ScarJo develops these feelings amongst the myriad of moralistic mud that had saturated most of the film. The film swings from the lucid horror that we have voyeuristically taken part in, to a “coming-of-(r)age” story.
Luckily, both Glazer and producer James Wilson were on hand to discuss their existential, pseudo-feminism, sci-fi brooding. Glazer had been introduced to the novel by Wilson who “enjoyed it very much, and I was shocked by the perspective, seeing it through her eyes.” He went on to say that “finding vocabulary to translate on screen, along with other variables was the tough part.”

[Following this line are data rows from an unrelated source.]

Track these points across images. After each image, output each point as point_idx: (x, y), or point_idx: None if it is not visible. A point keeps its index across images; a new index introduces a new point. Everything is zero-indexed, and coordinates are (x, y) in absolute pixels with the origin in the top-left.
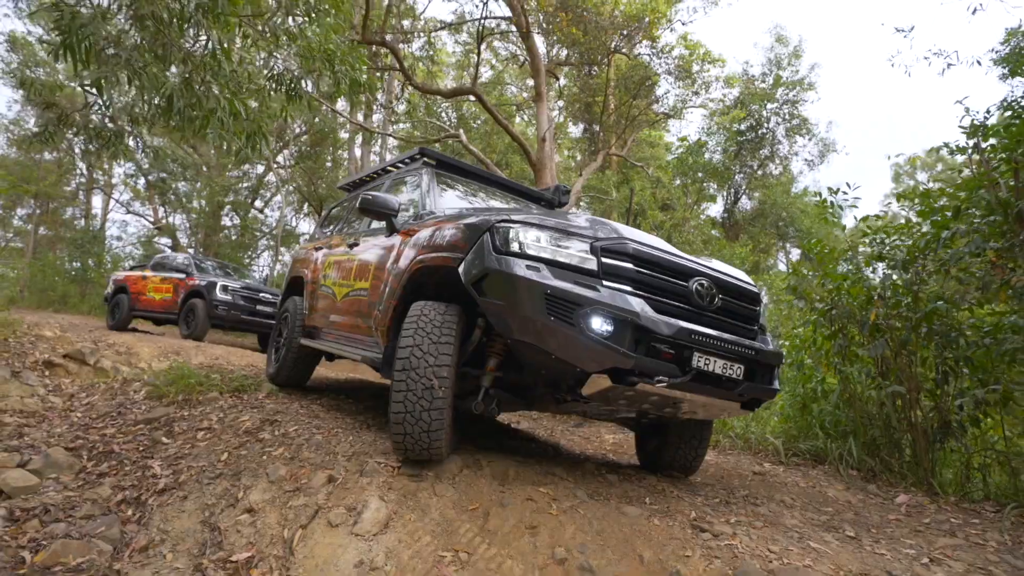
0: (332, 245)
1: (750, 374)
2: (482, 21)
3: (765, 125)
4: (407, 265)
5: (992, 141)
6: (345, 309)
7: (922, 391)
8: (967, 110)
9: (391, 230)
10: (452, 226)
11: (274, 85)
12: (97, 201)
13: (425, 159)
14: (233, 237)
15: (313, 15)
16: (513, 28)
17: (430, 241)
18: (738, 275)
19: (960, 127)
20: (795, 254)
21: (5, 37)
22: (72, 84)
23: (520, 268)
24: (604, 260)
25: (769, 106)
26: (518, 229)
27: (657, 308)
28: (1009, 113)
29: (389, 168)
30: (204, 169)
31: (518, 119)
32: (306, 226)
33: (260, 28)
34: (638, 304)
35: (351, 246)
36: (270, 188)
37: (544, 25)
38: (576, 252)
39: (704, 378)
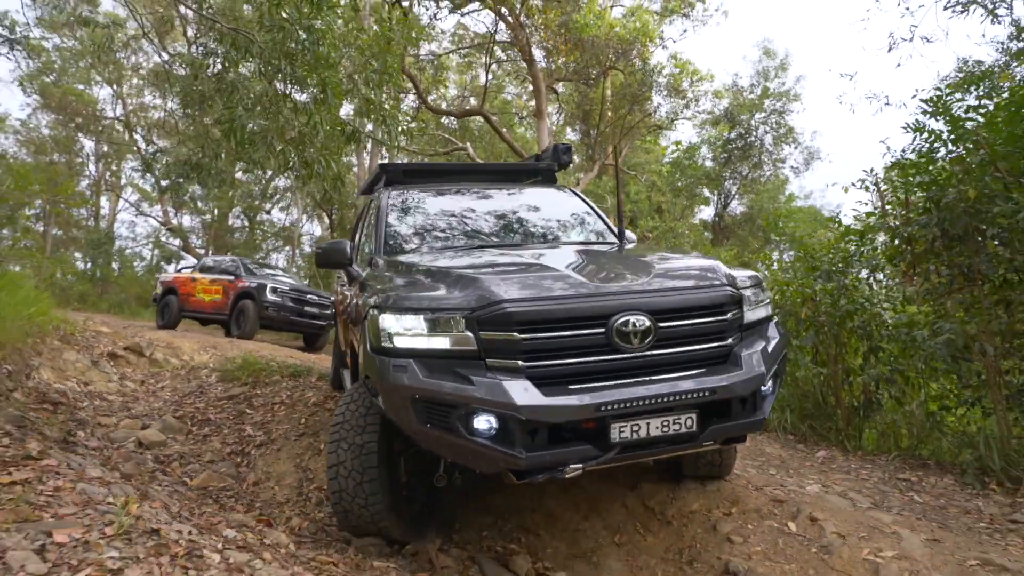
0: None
1: (710, 417)
2: (489, 55)
3: (754, 133)
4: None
5: (894, 175)
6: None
7: (851, 373)
8: (888, 148)
9: (350, 279)
10: (354, 303)
11: (341, 133)
12: (102, 200)
13: (389, 174)
14: (238, 236)
15: (374, 79)
16: (518, 54)
17: (347, 317)
18: (697, 276)
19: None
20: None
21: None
22: (80, 87)
23: (388, 371)
24: (483, 335)
25: (757, 116)
26: (387, 316)
27: (565, 375)
28: (913, 155)
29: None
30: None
31: (520, 129)
32: (318, 229)
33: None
34: (519, 391)
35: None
36: (276, 190)
37: (547, 46)
38: (452, 333)
39: (640, 443)
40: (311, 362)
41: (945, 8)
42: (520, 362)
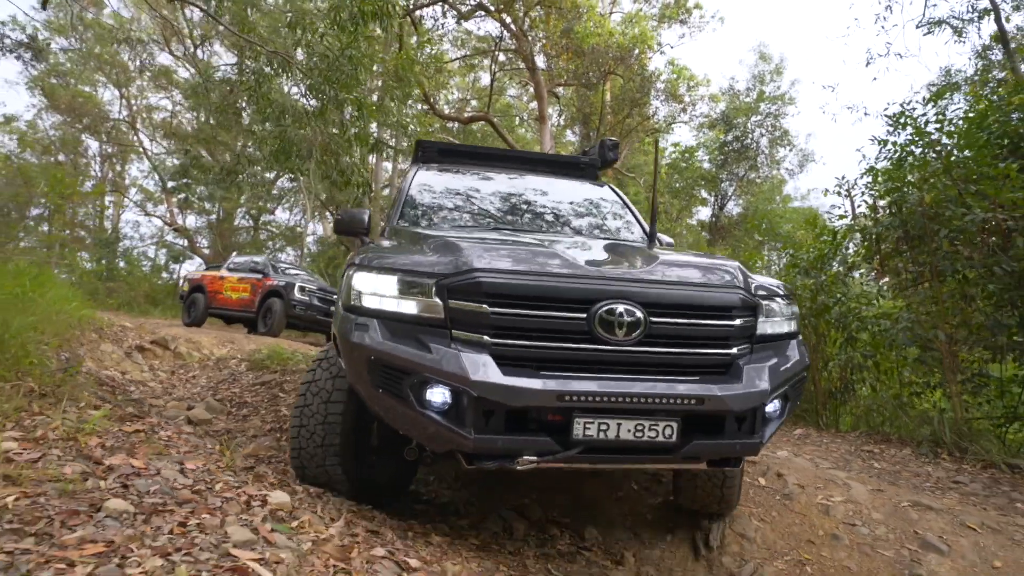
0: None
1: (692, 429)
2: (494, 62)
3: (749, 136)
4: None
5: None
6: None
7: (830, 361)
8: (864, 156)
9: None
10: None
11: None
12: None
13: (425, 151)
14: (244, 237)
15: (398, 96)
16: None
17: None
18: (698, 276)
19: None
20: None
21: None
22: (86, 88)
23: (351, 328)
24: (452, 303)
25: (753, 119)
26: (360, 275)
27: (523, 362)
28: (886, 162)
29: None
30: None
31: (520, 130)
32: (320, 229)
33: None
34: (476, 366)
35: None
36: (283, 191)
37: (549, 53)
38: (420, 299)
39: (609, 446)
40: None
41: (917, 27)
42: (486, 337)
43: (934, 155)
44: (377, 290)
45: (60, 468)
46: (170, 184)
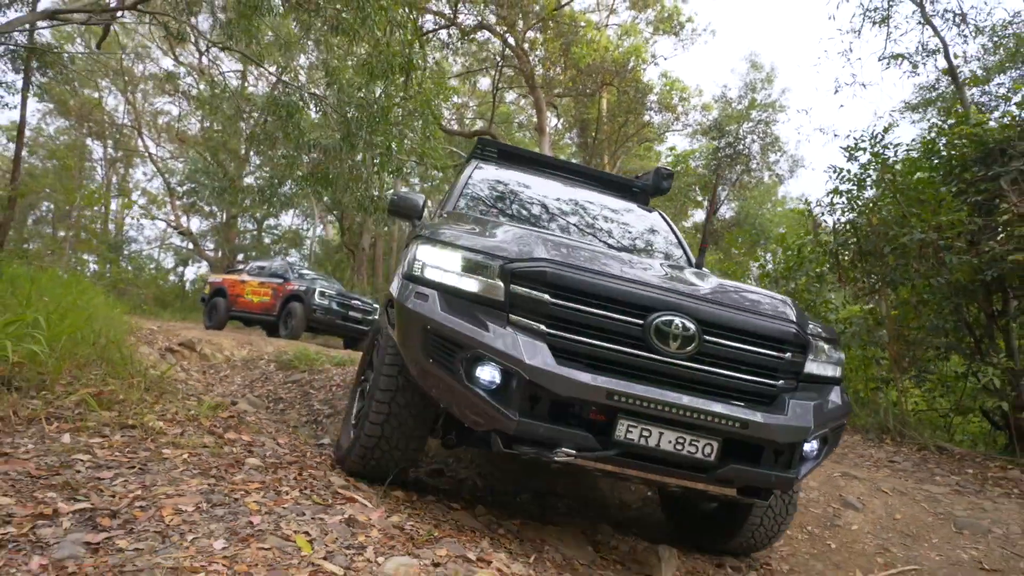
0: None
1: (730, 453)
2: (497, 81)
3: (742, 142)
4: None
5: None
6: None
7: None
8: (830, 176)
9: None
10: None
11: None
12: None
13: (485, 149)
14: (249, 240)
15: (418, 127)
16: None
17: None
18: (756, 304)
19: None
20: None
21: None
22: (87, 91)
23: (409, 297)
24: (514, 288)
25: (745, 126)
26: (426, 248)
27: (575, 357)
28: (848, 183)
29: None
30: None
31: (519, 134)
32: (323, 232)
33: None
34: (534, 351)
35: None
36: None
37: (548, 71)
38: (482, 279)
39: (646, 453)
40: (350, 356)
41: (879, 60)
42: (543, 326)
43: (889, 178)
44: (441, 264)
45: (199, 439)
46: (179, 189)
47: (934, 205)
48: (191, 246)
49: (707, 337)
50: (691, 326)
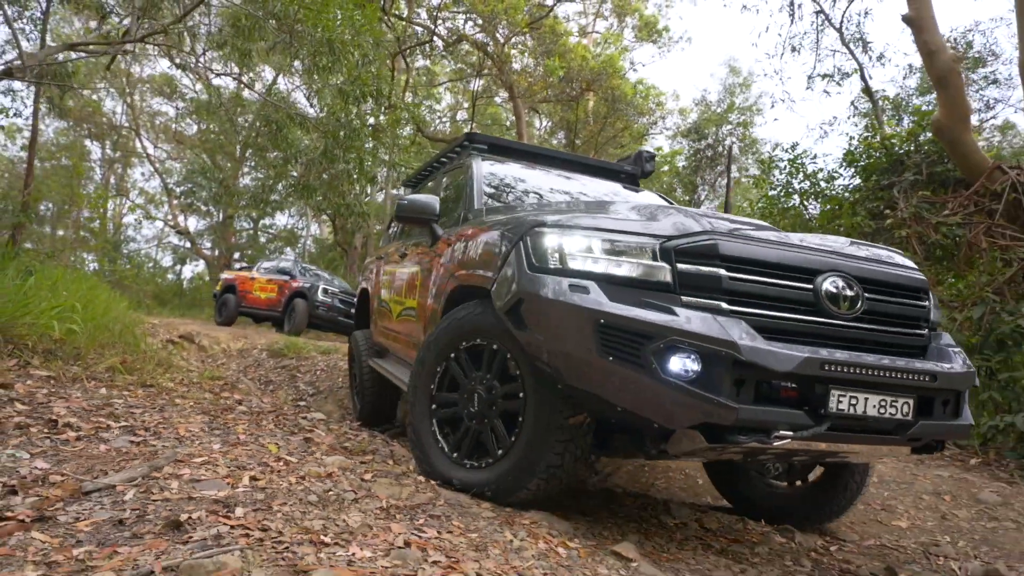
0: (388, 255)
1: (924, 409)
2: (476, 87)
3: (721, 144)
4: (443, 285)
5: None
6: (401, 329)
7: None
8: (754, 181)
9: (433, 239)
10: (485, 235)
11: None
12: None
13: (474, 145)
14: (246, 239)
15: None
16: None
17: (464, 255)
18: (890, 257)
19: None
20: None
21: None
22: (93, 97)
23: (563, 290)
24: (681, 267)
25: (724, 128)
26: (558, 235)
27: (767, 329)
28: (774, 191)
29: (443, 159)
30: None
31: (510, 136)
32: (317, 231)
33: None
34: (737, 329)
35: (402, 256)
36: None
37: (527, 80)
38: (640, 260)
39: (850, 423)
40: (335, 346)
41: (809, 77)
42: (723, 303)
43: (807, 186)
44: (591, 251)
45: (201, 395)
46: (176, 189)
47: (839, 211)
48: (189, 245)
49: (867, 295)
50: (853, 285)
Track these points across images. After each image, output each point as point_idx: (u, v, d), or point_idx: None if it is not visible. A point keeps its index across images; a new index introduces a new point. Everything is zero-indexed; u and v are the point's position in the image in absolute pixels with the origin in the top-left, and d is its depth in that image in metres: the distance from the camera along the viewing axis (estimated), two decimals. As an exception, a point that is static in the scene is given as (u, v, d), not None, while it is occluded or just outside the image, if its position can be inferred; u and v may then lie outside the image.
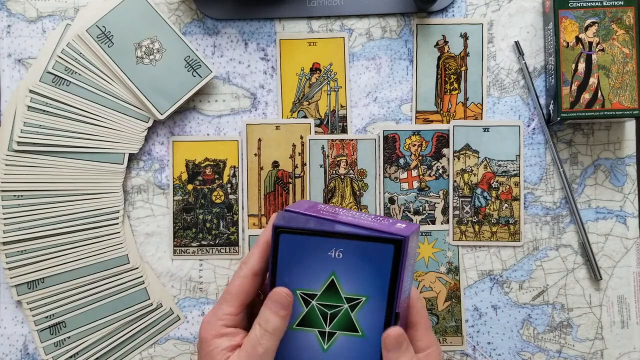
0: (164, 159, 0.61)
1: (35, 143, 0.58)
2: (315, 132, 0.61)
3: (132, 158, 0.60)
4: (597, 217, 0.60)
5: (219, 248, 0.60)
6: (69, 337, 0.58)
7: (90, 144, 0.59)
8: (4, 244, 0.58)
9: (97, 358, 0.59)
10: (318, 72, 0.61)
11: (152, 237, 0.60)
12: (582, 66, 0.56)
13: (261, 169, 0.61)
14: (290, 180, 0.61)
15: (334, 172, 0.60)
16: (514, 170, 0.60)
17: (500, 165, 0.60)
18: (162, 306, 0.60)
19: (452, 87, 0.61)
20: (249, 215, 0.60)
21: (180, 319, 0.60)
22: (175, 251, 0.60)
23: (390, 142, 0.60)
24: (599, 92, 0.56)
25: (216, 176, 0.61)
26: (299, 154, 0.61)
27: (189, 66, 0.59)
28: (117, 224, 0.59)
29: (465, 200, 0.60)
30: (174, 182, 0.60)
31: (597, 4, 0.56)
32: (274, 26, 0.61)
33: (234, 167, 0.61)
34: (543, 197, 0.60)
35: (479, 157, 0.60)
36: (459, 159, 0.60)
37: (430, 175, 0.60)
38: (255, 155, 0.61)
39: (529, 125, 0.60)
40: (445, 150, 0.60)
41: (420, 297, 0.45)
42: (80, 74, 0.59)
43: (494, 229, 0.60)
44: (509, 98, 0.61)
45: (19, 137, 0.58)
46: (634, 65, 0.56)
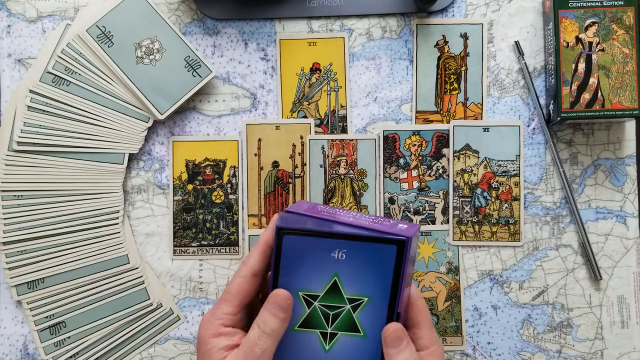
0: (164, 159, 0.61)
1: (35, 143, 0.58)
2: (315, 132, 0.61)
3: (132, 158, 0.60)
4: (597, 217, 0.60)
5: (219, 248, 0.60)
6: (69, 337, 0.58)
7: (90, 144, 0.59)
8: (4, 244, 0.58)
9: (97, 358, 0.59)
10: (318, 72, 0.61)
11: (152, 237, 0.60)
12: (582, 66, 0.56)
13: (261, 169, 0.61)
14: (290, 180, 0.61)
15: (334, 172, 0.60)
16: (514, 170, 0.60)
17: (500, 165, 0.60)
18: (162, 306, 0.60)
19: (452, 87, 0.61)
20: (249, 215, 0.60)
21: (180, 319, 0.60)
22: (175, 251, 0.60)
23: (390, 142, 0.60)
24: (599, 92, 0.56)
25: (216, 176, 0.61)
26: (299, 154, 0.61)
27: (189, 66, 0.59)
28: (117, 224, 0.59)
29: (465, 200, 0.60)
30: (174, 182, 0.60)
31: (597, 4, 0.56)
32: (274, 26, 0.61)
33: (234, 167, 0.61)
34: (543, 197, 0.60)
35: (479, 157, 0.60)
36: (459, 159, 0.60)
37: (430, 175, 0.60)
38: (255, 155, 0.61)
39: (529, 125, 0.60)
40: (445, 150, 0.60)
41: (422, 296, 0.45)
42: (80, 74, 0.59)
43: (494, 229, 0.60)
44: (509, 98, 0.61)
45: (19, 137, 0.58)
46: (634, 65, 0.56)
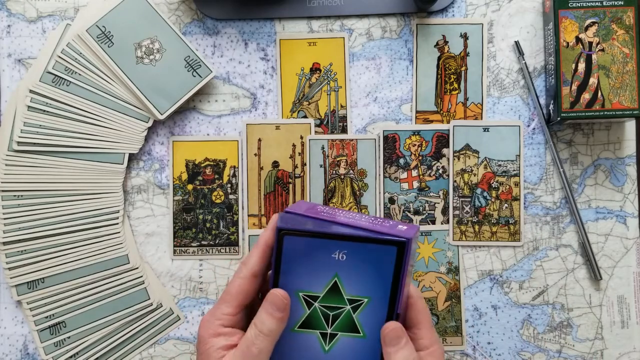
0: (164, 159, 0.61)
1: (35, 143, 0.58)
2: (315, 132, 0.61)
3: (132, 158, 0.60)
4: (597, 217, 0.60)
5: (219, 248, 0.60)
6: (69, 337, 0.58)
7: (90, 144, 0.59)
8: (4, 244, 0.58)
9: (97, 358, 0.59)
10: (318, 72, 0.61)
11: (152, 237, 0.60)
12: (582, 66, 0.56)
13: (261, 169, 0.61)
14: (290, 180, 0.61)
15: (334, 172, 0.60)
16: (514, 170, 0.60)
17: (500, 165, 0.60)
18: (162, 306, 0.60)
19: (452, 87, 0.61)
20: (249, 215, 0.60)
21: (180, 319, 0.60)
22: (175, 251, 0.60)
23: (390, 142, 0.60)
24: (599, 92, 0.56)
25: (216, 176, 0.61)
26: (299, 154, 0.61)
27: (189, 66, 0.59)
28: (117, 224, 0.59)
29: (465, 200, 0.60)
30: (174, 182, 0.60)
31: (597, 4, 0.56)
32: (274, 26, 0.61)
33: (234, 167, 0.61)
34: (543, 197, 0.60)
35: (479, 157, 0.60)
36: (459, 159, 0.60)
37: (430, 175, 0.60)
38: (255, 155, 0.61)
39: (529, 125, 0.60)
40: (445, 150, 0.60)
41: (422, 297, 0.45)
42: (80, 74, 0.59)
43: (494, 229, 0.60)
44: (509, 98, 0.61)
45: (19, 137, 0.58)
46: (634, 65, 0.56)
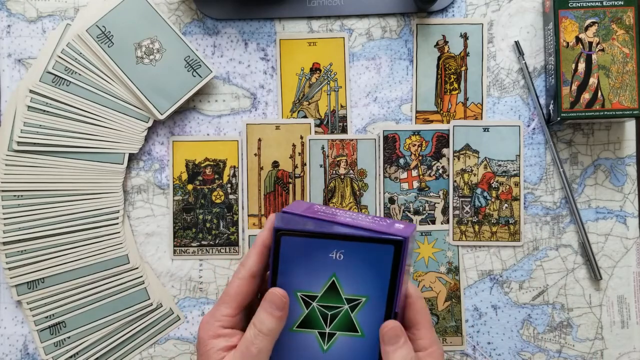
0: (164, 159, 0.61)
1: (35, 143, 0.58)
2: (315, 132, 0.61)
3: (132, 158, 0.60)
4: (597, 217, 0.60)
5: (219, 248, 0.60)
6: (69, 337, 0.58)
7: (90, 144, 0.59)
8: (4, 244, 0.58)
9: (97, 358, 0.59)
10: (318, 72, 0.61)
11: (152, 237, 0.60)
12: (582, 66, 0.56)
13: (261, 169, 0.61)
14: (290, 180, 0.61)
15: (334, 172, 0.60)
16: (514, 170, 0.60)
17: (500, 165, 0.60)
18: (162, 306, 0.60)
19: (452, 87, 0.61)
20: (249, 215, 0.60)
21: (180, 319, 0.60)
22: (175, 251, 0.60)
23: (390, 142, 0.60)
24: (599, 92, 0.56)
25: (216, 176, 0.61)
26: (299, 154, 0.61)
27: (189, 66, 0.59)
28: (117, 224, 0.59)
29: (465, 200, 0.60)
30: (174, 182, 0.60)
31: (597, 4, 0.56)
32: (274, 26, 0.61)
33: (234, 167, 0.61)
34: (543, 197, 0.60)
35: (479, 157, 0.60)
36: (459, 159, 0.60)
37: (430, 175, 0.60)
38: (255, 155, 0.61)
39: (529, 125, 0.60)
40: (445, 150, 0.60)
41: (422, 297, 0.45)
42: (80, 74, 0.59)
43: (494, 229, 0.60)
44: (509, 98, 0.61)
45: (19, 137, 0.58)
46: (634, 65, 0.56)
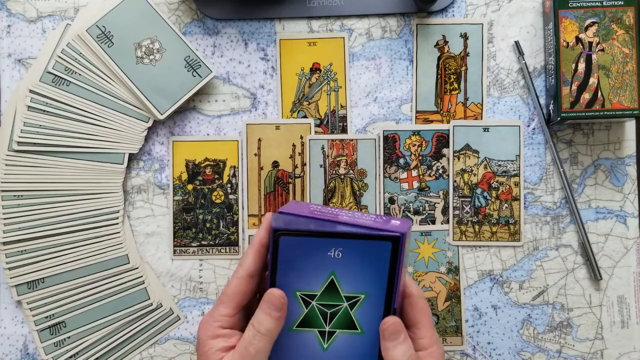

He noted that the book had more developed character identities and a more gruesome fate which makes the story a “vegetarian horror film, on factory farming.” Glazer went on to explain that his “commercial work was an art experiment that was testing the whole hidden camera system.”
Of the many scenarios filming the random johns in Scotland, Glazer and Wilson said they did not encounter many people that would recognize ScarJo and that they were “trying to create a distance between her and everyone.
The also undeniable connection between Johansson playing an extraterrestrial concubine here and artificial intelligence in Her that develop human emotions was brought up but Glazer, was actually called upon by Spike Jonze about using Johansson in Her.
The other big thing for the film was the fact that no one wanted this to be known as the film where Scarlett decided to go nude, but Glazer reassured that it is natural and that “she starts to believe that she is in her own skin and it’s just natural exploration.” That it is all about “a human awakening, not a gender one.”
He remarked that enjoyed a Village Voice reviewers idea that “She doesn’t suffer from penis envy, but rather soul envy.”
I guess you could say it is a cautionary tale, about the human and film experience. Under The Skin opened up in New york and Los Angles on the April 4 and it will get a wider release on April 11.